Crawford et al. (2014) and Shore et al. (2016) prospectively examined clinicians' treatment decisions after receiving the CCP score for their patients. Clinical utility studies should show that changes in treatment ultimately translate to benefits for patients but clinical effectiveness outcomes to validate clinical utility results were not included in the 2 studies. Questionnaires administered after a clinical procedure may introduce the risk of recall bias, because clinicians' recollections of how they planned to manage individuals' care before receiving the test results may have been skewed by the results themselves. Crawford et al. (2014) and Shore et al. (2016) eliminated the risk of recall bias by doing a pre-test survey to assess how the clinicians planned to manage their patients' care, as well as a post-test survey done after the clinicians saw the CCP results.
The UK cohorts in Cuzick et al. (2011, 2012 and 2015) included patients with high-risk prostate cancer who were conservatively managed, for example by watchful waiting, which is not representative of current prostate cancer treatment in the NHS.
Cuzick et al. (2012 and 2015), Bishoff et al. (2014) and Freedland et al. (2013) used biopsy samples to evaluate the CCP test. In the study by Cooperberg et al. (2013), samples were taken from the largest tumour area of prostatectomy specimens which may have limited the heterogeneity of the sampled tissue leading to biased results. None of the studies explicitly stated the number of biopsy cores assessed and therefore the effect of tumour heterogeneity cannot be discounted.
None of the studies discussed the power calculations used to justify their sample sizes. The patient cohorts were mainly based in the US. Three patient cohorts were taken from UK registries, and there was 1 German cohort. Incidence rates and standard treatment for prostate cancer vary by country, which may limit the generalisability of the results to the UK population. Most studies had relatively large sample sizes, ranging from 141 to 761 patients. In contrast, the metastasis group in the Bishoff (2014) study included only 12 patients with metastatic cases of prostate cancer. Low sample sizes can bias the power and reliability of statistical findings.

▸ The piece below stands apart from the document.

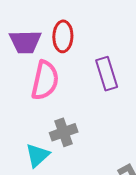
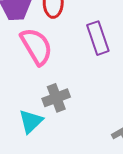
pink semicircle: (45, 80) -> (36, 46), turned -42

The generalisability to the NHS of the studies by de Pouvourville (2015) and Crawford et al. (2014) is limited due to their respective settings (France and the US), as well as the lack of detail about which specific costs were used in the calculations and how the models were constructed. The Crawford et al. (2014) study is inherently limited because it used a hypothetical cohort, which assumes that the likelihood of advancing to a different health state is homogeneous across the population (independent of time or past health states). Additionally, the hypothetical cost used by de Pouvourville (2015) was slightly lower than the actual cost of the Prolaris test (£1,502 compared with £1,800 respectively), which could affect the results of the cost analysis.
All of the clinical studies presented in this briefing received some or all of their funding from the manufacturer. All 9 publications included authors employed by Myriad Genetics. The manufacturer's involvement in these publications introduces the potential for bias in reporting the outcomes. The 2 economic abstracts did not mention a funding source.